Using the hydrodynamic (fluid) model of plasmas, we have studied the threshold and gain characteristics of parametric amplification of optical phonon mode in magnetized A^IIIB^V semiconductor plasmas. The origin of nonlinear interaction is assumed to lie in second-order nonlinearity arising due to nonlinear coupling of pump wave, optical phonon and signal modes in the medium. Theoretical formulation has been carried out with the help of coupled mode theory under rotating-wave approximation. Numerical estimates have been made for a representative magnetized doped A^IIIB^V semiconductor crystal (viz. n-InSb) irradiated by a pulsed 10.6 μm CO₂ laser. The analysis enables us to choose one of the three achievable resonance conditions: (electron–cyclotron frequency ~ pump frequency, coupled cyclotron– plasmon frequency ~ Stokes frequency, coupled cyclotron–plasmon frequency ~ optical phonon frequency), at which threshold pump amplitude reduces, whereas parametric gain coefficient enhances nearly hundred times. The lowering of threshold and enhancement of parametric gain coefficient, in A^IIIB^V semiconductors under proper selection of doping concentration and externally applied magnetic field, confirm the chosen nonlinear medium as a potential candidate material for fabrication of optical parametric amplifier with enhanced gain coefficient.
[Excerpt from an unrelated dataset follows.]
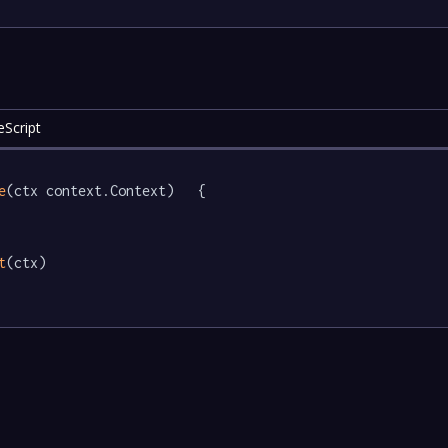
eScript
e
(ctx context.Context)   {

t
(ctx)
使用等离子体的流体动力学（流体）模型，我们研究了磁化的A ^III B ^V半导体等离子体中光子模式的参数放大的阈值和增益特性。假设非线性相互作用的起源是由于泵浦波，光子和介质中信号模式的非线性耦合而产生的二阶非线性。理论公式是借助耦合模式理论在旋转波逼近下进行的。数值估计已经进行了有代表性的磁化掺杂甲^III乙^V半导体晶体（即Ñ -InSb）照射由脉冲10.6μm的CO ₂激光。通过分析，我们可以选择三种可实现的谐振条件之一：（电子-回旋加速器频率〜泵浦频率，回旋加速器–等离子体激元耦合频率〜斯托克斯频率，回旋加速器–等离子体激元耦合频率〜光学声子频率），在该阈值处泵浦振幅减小，而参数增益系数提高了近百倍。阈值和增强参量增益系数的降低，所述的^III乙^V下的掺杂浓度的适当选择半导体和外部施加的磁场，确认作为与增强增益系数的光参量放大器的制造中的潜在候选材料所选择的非线性介质。